Of course, we didn’t know that. What we knew — we being my friends and I — was that our high school soccer coach, whom we affectionately called Fritz, believed in drills and exercise. Springtime in Munich tends to be bleak, the sky is gray or rain is falling. We practiced in the wet. We dribbled and passed and blocked then trudged home to dinner under darkened skies puffed up by those ominous German clouds.
It’s not as though no one noticed. Sweden, Denmark, Finland, and Norway all reported higher than normal levels of radioactivity. Their representatives had reached out to the USSR for information, but the Politburo only doubled down on denial. They minimized and obfuscated. They did not want to anger Gorbachev. The apparatchiks waited a full week to reveal what the world already suspected: disaster on a previously unimaginable scale.
For many, Chernobyl is a metaphor. For me, it remains a personal affront. There’s a swirl of winds over Germany and Eastern Europe egged on by the North Atlantic Drift. The clouds over my soccer field were likely seeded with poison. Men in uniform in Moscow acted quickly to save face, not children and not me. I still worry during physicals and mammograms. It keeps me up nights. I learned young what it means to be collateral damage.
My son plays soccer too. He’s talented and I am — because I never quite shook Germany off after the family came home — more than eager to support his passion. Right now, that looks like passing a ball in the park, asking him to show me some moves, demanding a bit of light drilling. My kid plays goalie so I practice curving the ball to get it past him. Mostly, I fail. Mostly, I suspect, he humors me. But with the coronavirus lockdown in full effect in New York City, this is all we can do and, even then, we can only justify doing it when we’re largely alone.
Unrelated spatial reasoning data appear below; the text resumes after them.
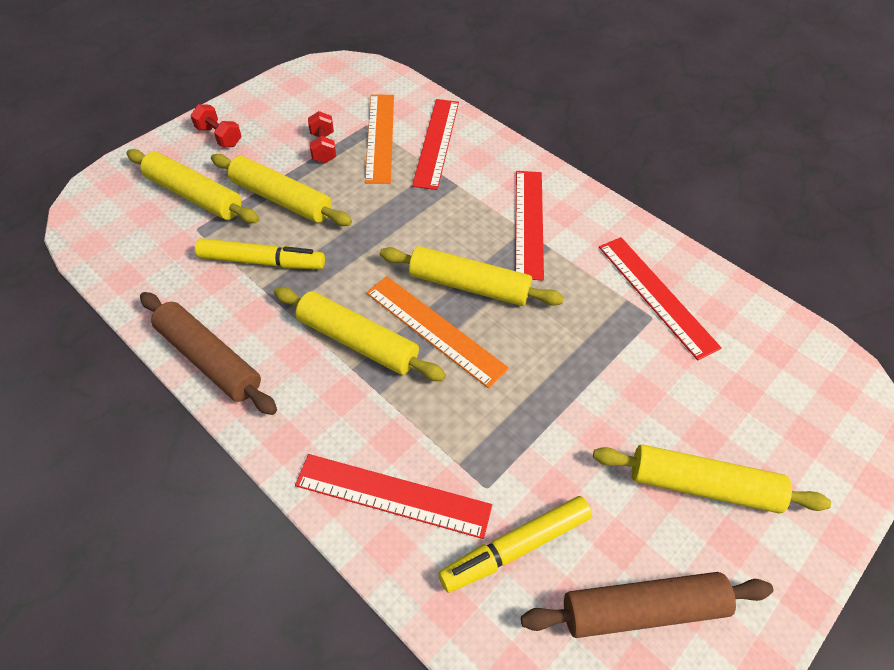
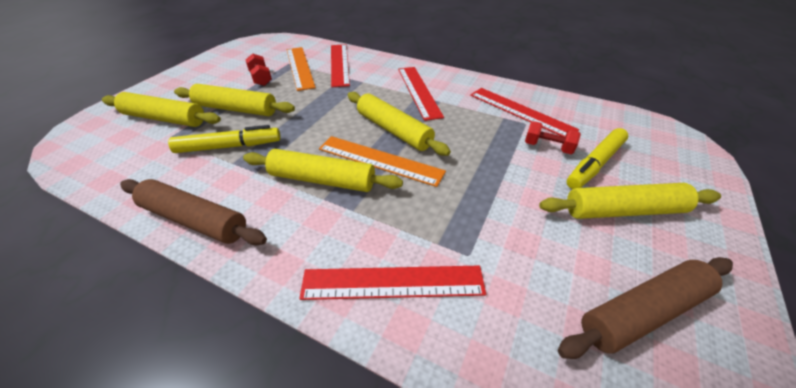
camera: 15 degrees left, 10 degrees down
(219, 136) = (180, 84): red dumbbell -> red dumbbell (547, 147)
(469, 285) = (394, 130): yellow rolling pin -> yellow rolling pin turned 45 degrees clockwise
(515, 547) = (515, 294): yellow marker -> yellow marker (595, 164)

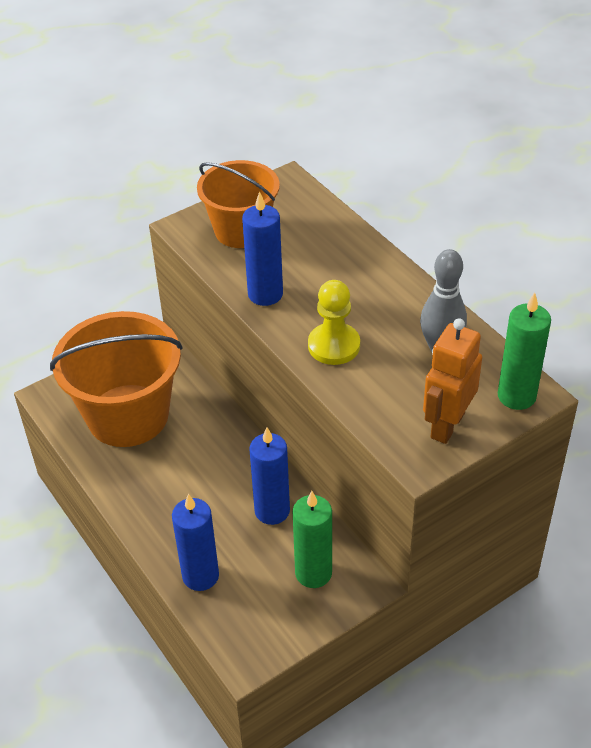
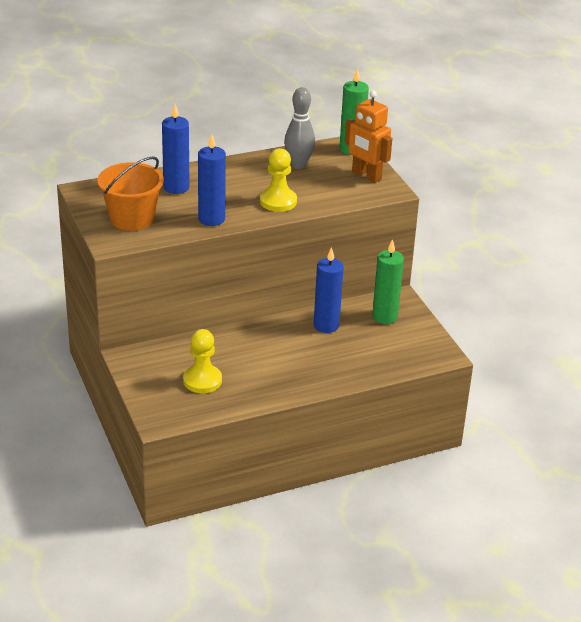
camera: 80 degrees left, 10 degrees down
(128, 415) = (202, 380): orange bucket -> yellow pawn
(200, 576) = (372, 365): blue candle -> blue candle (176, 187)

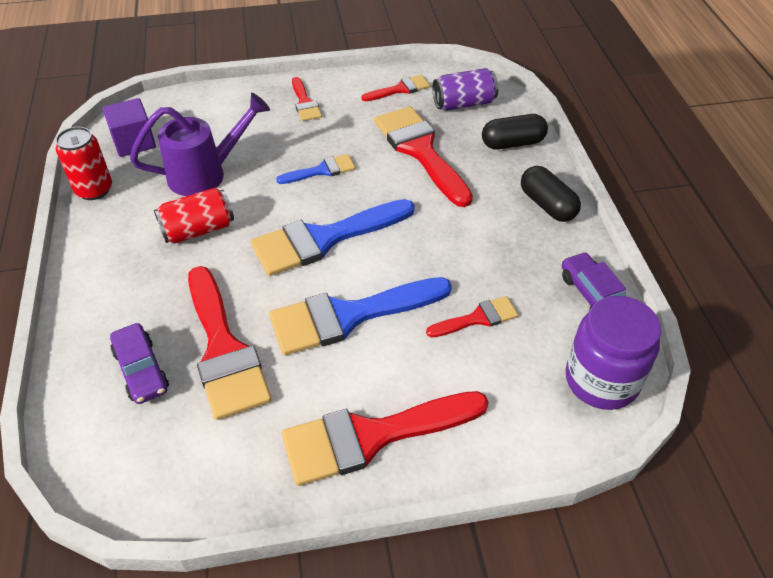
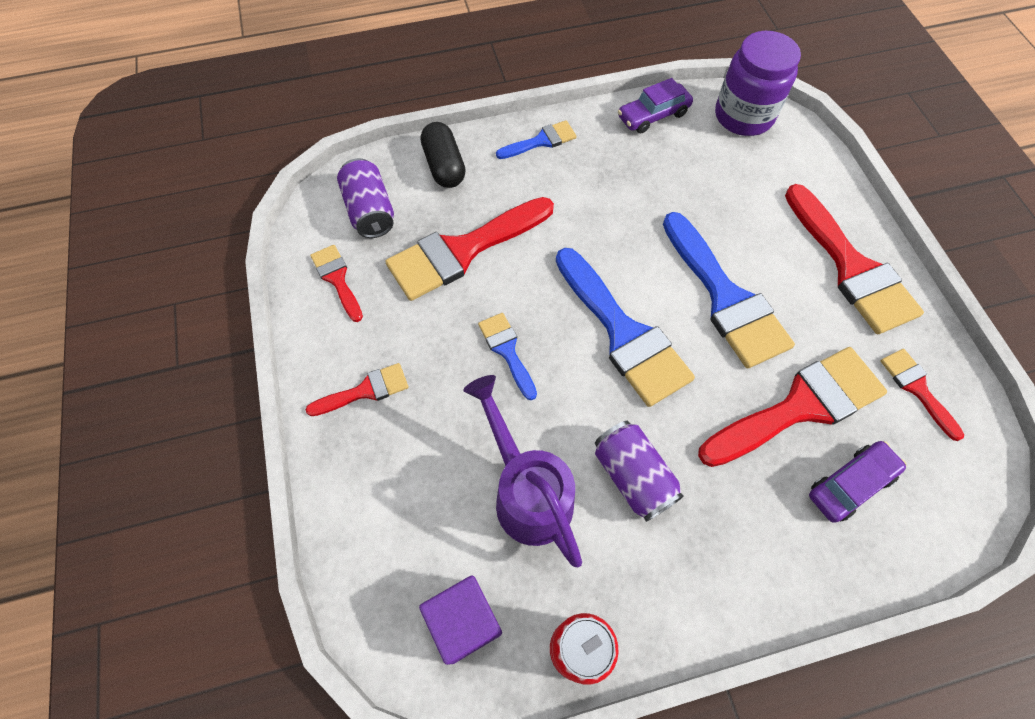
camera: 95 degrees left, 15 degrees up
(198, 230) = (633, 476): red can -> purple can
(477, 318) = (701, 195): red brush -> red brush (917, 388)
(547, 205) = (541, 141): black capsule -> blue brush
I don’t want to emulate Fritz, who sent us out in the rain because he believed in us but didn’t see the broader picture.
I grew up with the American triumphalism of the 1980s — nowhere more apparent than in Germany — but I also grew up in the shadow of the USSR, close enough to know we didn’t win the Cold War. The Evil Empire crumbled under the weight of callousness, stupidity, and incompetence. The USSR collapsed because lies have a half-life — one shortened by mass death.
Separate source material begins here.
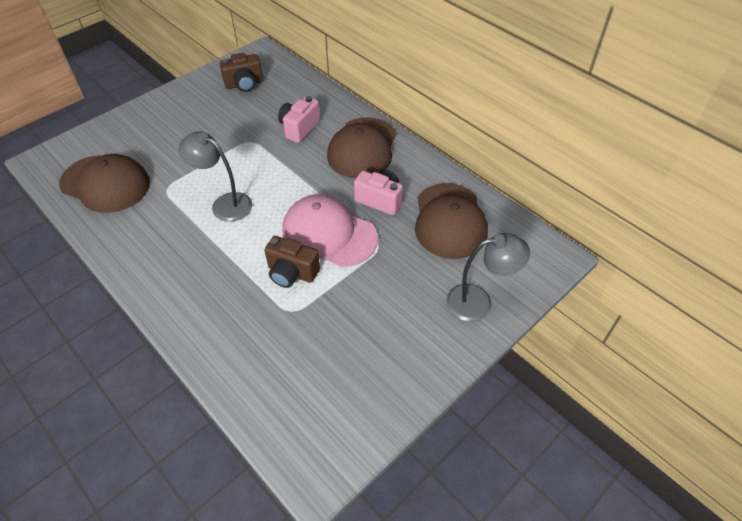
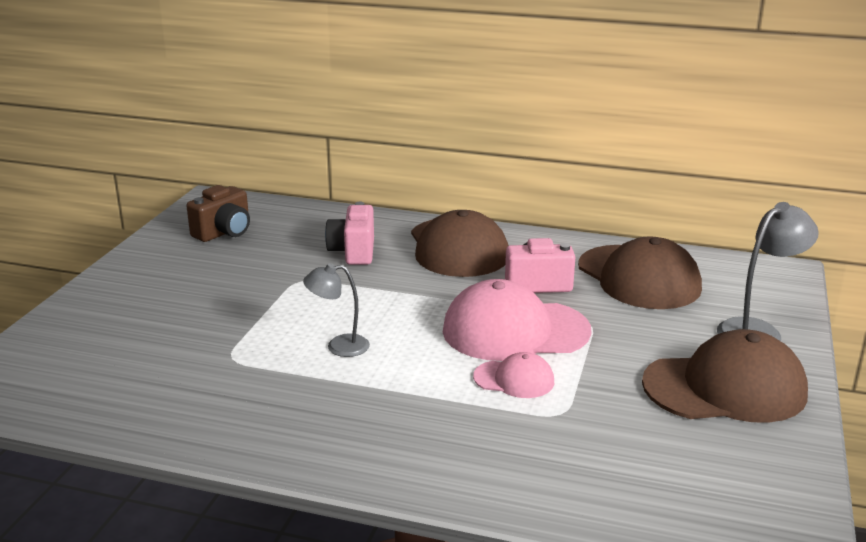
camera: 30 degrees left, 25 degrees down
(105, 184) = (123, 381): brown cap -> brown cap (725, 388)
(224, 204) = (339, 346): grey lamp -> grey lamp, size x0.66
(291, 273) = (514, 379): brown camera -> pink cap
I look towards Washington now. Coronavirus is not our president’s fault, but his flaws — the vanity, the dishonesty, the conflation of his own agenda with the collective good — are familiar. But he’s not Gorbachev. He’s a member of the politburo, a sycophant unwilling to speak hard truths to the boss, played here by corporate interests and an unruly mob. Watching him behind the White House podium, dispensing bad science and hysteria, I can’t help but conclude my son now plays on the same soccer field I once did. There’s no such thing as home-field advantage.
As a parent, I’m left picking through the least bad of the bad options available to me. Every child development expert I’ve spoken to advises me to stay calm, keep my anxiety in check, and not pass my own existential concerns toward my child. It’s no mean trick. There’s little left to talk about. There are no games to watch. So, in the face of our abandonment by the powers that be, we play pass. We talk about the mundane nuts and bolts of family life and French forward Antoine Griezmann and how Inter Milan’s Romelu Lukaku can’t quite seem to finish.
My son tells me that I have a solid left foot, but that I need to learn to arc the ball a bit more. He’s not wrong, but it’s also not going to happen. I’m just keeping him busy until the storm blows over. If the storm blows over.